Judge Newman's dissent begins:
The court today authorizes the Patent and Trademark Office, an administrative agency within the Department of Commerce, to override and void the final judgment of a federal Article III Court of Appeals. The panel majority holds that the entirety of these judicial proceedings can be ignored and superseded by an executive agency’s later ruling.
Judge Newman later observes:
The loser in this tactical game of commercial advantage and expensive harassment is the innovator and the public, for it is now notorious that any invention of commercial value is ripe for not only protracted litigation but consecutive reexamination until the patent falls, or the patent or the patentee expires.

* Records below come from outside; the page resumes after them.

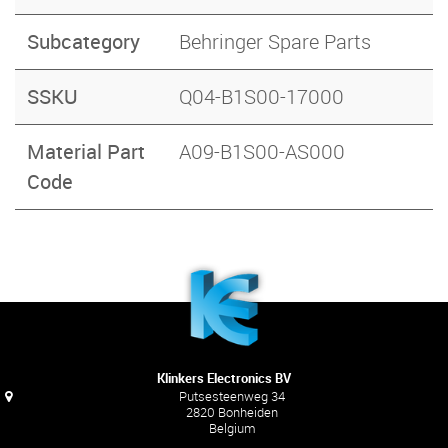
Subcategory
Behringer Spare Parts
SSKU
Q04-B1S00-17000
Material Part
A09-B1S00-AS000
Code
Klinkers Electronics BV
Putsesteenweg 34
2820 Bonheiden
Belgium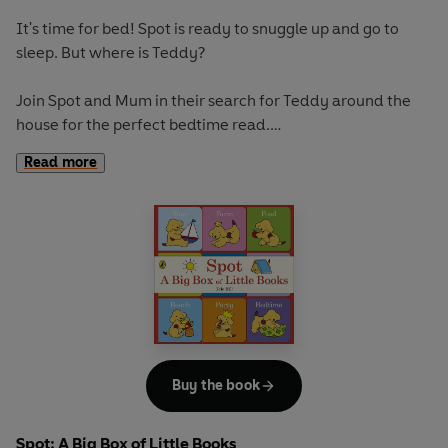
It's time for bed! Spot is ready to snuggle up and go to
sleep. But where is Teddy?
Join Spot and Mum in their search for Teddy around the
house for the perfect bedtime read.
Read more
If you loved this, try:
Where's Spot?
Spot Loves His Dad
Spot Loves His Grandpa
Buy the book
Spot: A Big Box of Little Books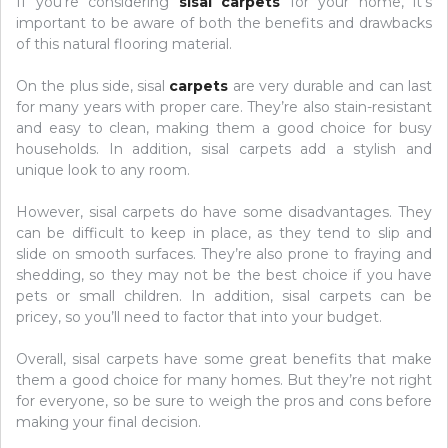
If you’re considering
sisal carpets
for your home, it’s
important to be aware of both the benefits and drawbacks
of this natural flooring material.
On the plus side, sisal
carpets
are very durable and can last
for many years with proper care. They’re also stain-resistant
and easy to clean, making them a good choice for busy
households. In addition, sisal carpets add a stylish and
unique look to any room.
However, sisal carpets do have some disadvantages. They
can be difficult to keep in place, as they tend to slip and
slide on smooth surfaces. They’re also prone to fraying and
shedding, so they may not be the best choice if you have
pets or small children. In addition, sisal carpets can be
pricey, so you’ll need to factor that into your budget.
Overall, sisal carpets have some great benefits that make
them a good choice for many homes. But they’re not right
for everyone, so be sure to weigh the pros and cons before
making your final decision.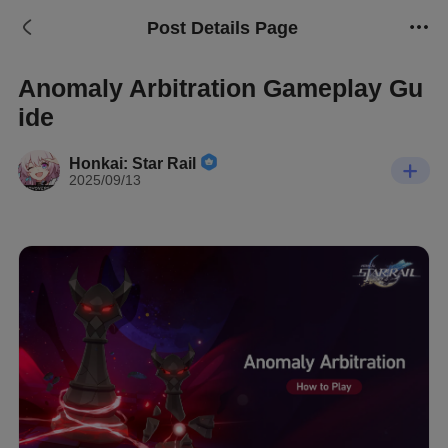
Post Details Page
Anomaly Arbitration Gameplay Gu
ide
Honkai: Star Rail
2025/09/13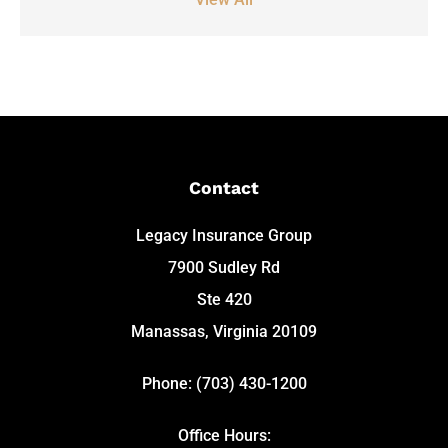
Contact
Legacy Insurance Group
7900 Sudley Rd
Ste 420
Manassas, Virginia 20109
Phone: (703) 430-1200
Office Hours: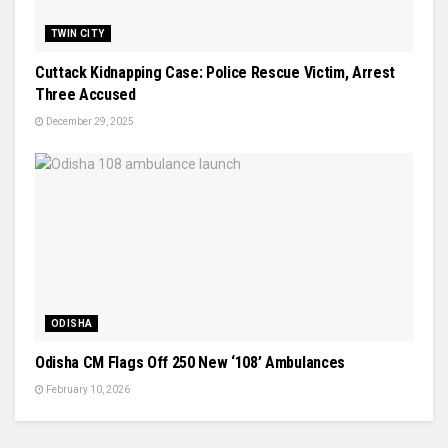
TWIN CITY
Cuttack Kidnapping Case: Police Rescue Victim, Arrest
Three Accused
December 29, 2025
ODISHA
Odisha CM Flags Off 250 New ‘108’ Ambulances
February 10, 2026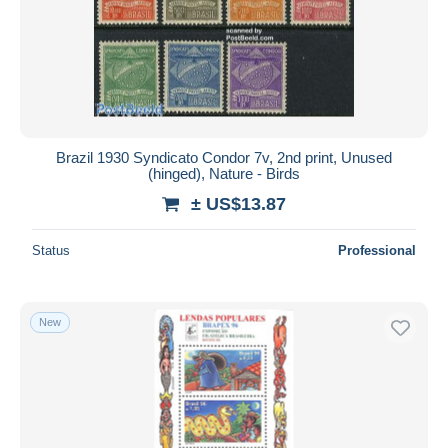
Collections, lots & series
448
Submit
Other & unclassified
10,456
Brazil 1930 Syndicato Condor 7v, 2nd print, Unused
(hinged), Nature - Birds
± US$13.87
Status
Professional
New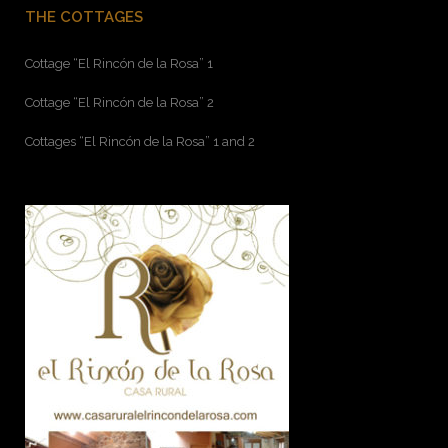
THE COTTAGES
Cottage “El Rincón de la Rosa” 1
Cottage “El Rincón de la Rosa” 2
Cottages “El Rincón de la Rosa” 1 and 2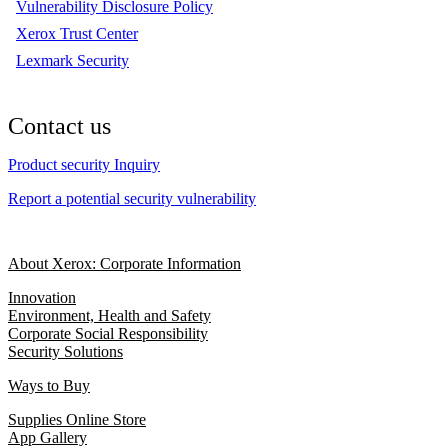
Vulnerability Disclosure Policy
Xerox Trust Center
Lexmark Security
Contact us
Product security Inquiry
Report a potential security vulnerability
About Xerox: Corporate Information
Innovation
Environment, Health and Safety
Corporate Social Responsibility
Security Solutions
Ways to Buy
Supplies Online Store
App Gallery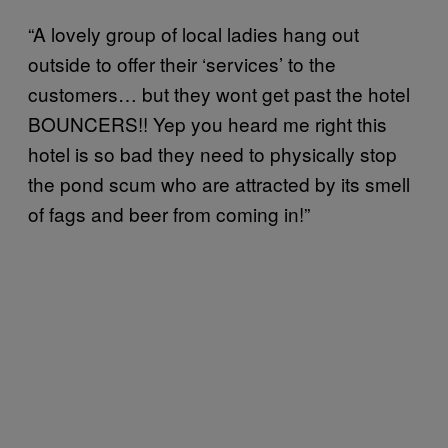
“A lovely group of local ladies hang out
outside to offer their ‘services’ to the
customers… but they wont get past the hotel
BOUNCERS!! Yep you heard me right this
hotel is so bad they need to physically stop
the pond scum who are attracted by its smell
of fags and beer from coming in!”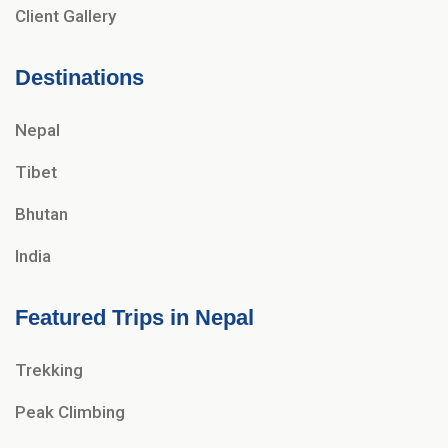
Client Gallery
Destinations
Nepal
Tibet
Bhutan
India
Featured Trips in Nepal
Trekking
Peak Climbing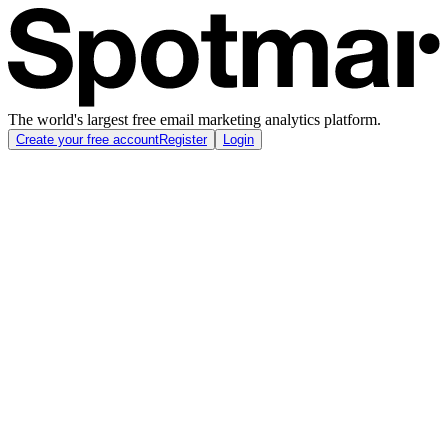
The world's largest free email marketing analytics platform.
Create your free account
Register
Login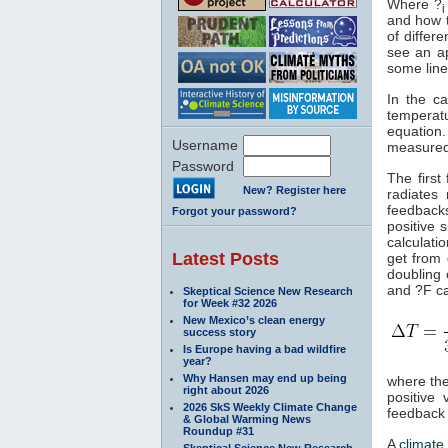
Where ?
i
and how t
of differ
see an ap
some line
In the c
temperatu
equation
Username
measured 
Password
The first
New? Register here
radiates
feedbacks
Forgot your password?
positive 
calculati
Latest Posts
get from
doubling
and ?F ca
Skeptical Science New Research
for Week #32 2026
New Mexico’s clean energy
success story
Is Europe having a bad wildfire
year?
Why Hansen may end up being
where the
right about 2026
positive
2026 SkS Weekly Climate Change
feedback 
& Global Warming News
Roundup #31
A
climate 
Skeptical Science New Research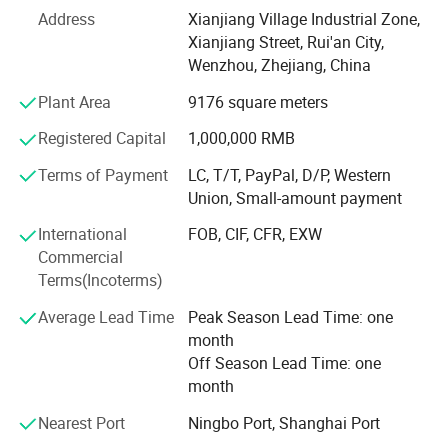
Address
Xianjiang Village Industrial Zone,
1. Accept any design configuration (material, color, logo,
Xianjiang Street, Rui'an City,
functionality).
Wenzhou, Zhejiang, China
Mold Development Advantage
Plant Area
9176 square meters
1. Strategic partnerships with leading mold factories
Registered Capital
1,000,000 RMB
enable outsole mold development 12 months faster than
Terms of Payment
LC, T/T, PayPal, D/P, Western
industry average.
Union, Small-amount payment
R&D Team
International
FOB, CIF, CFR, EXW
Commercial
1. Industry-leading R&D team specializing in original
Terms(Incoterms)
design development.
Average Lead Time
Peak Season Lead Time: one
2. Rapid prototyping support: Concept-to-prototype
month
realization within 72 hours from scratch.
Off Season Lead Time: one
Production Process
month
Design Confirmation → Material Approval → Sample
Nearest Port
Ningbo Port, Shanghai Port
Production (28 hours) → Sample Verification → Mass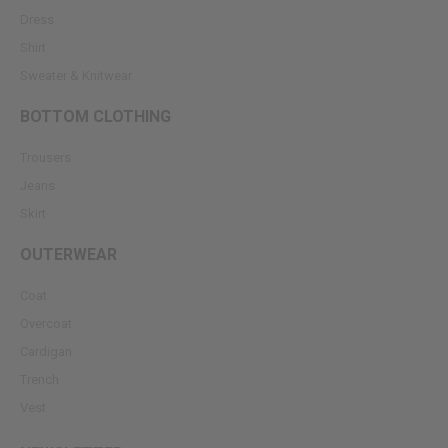
Dress
Shirt
Sweater & Knitwear
BOTTOM CLOTHING
Trousers
Jeans
Skirt
OUTERWEAR
Coat
Overcoat
Cardigan
Trench
Vest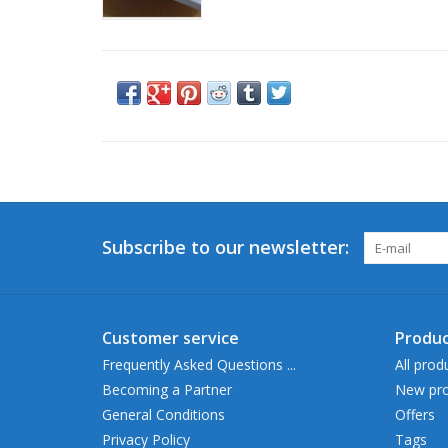
Subscribe to our newsletter:
Customer service
Produc
Frequently Asked Questions ...
All prod
Becoming a Partner
New pro
General Conditions
Offers
Privacy Policy
Tags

The last words of the dissent:
The court’s ruling that PTO reexamination overrides the prior adjudication of patent validity is contrary to the legislative purposes of reexamination, offensive to princi- ples of litigation finality and repose, and violative of the Constitution. The judicial decision of patent validity is not available for review, revision, or annulment by the PTO. When the issue of patent validity has been litigated and finally decided in the courts, this binds not only other courts, the parties, and the public; it binds the other branches of government. From the court’s contrary decision, I respectfully dissent.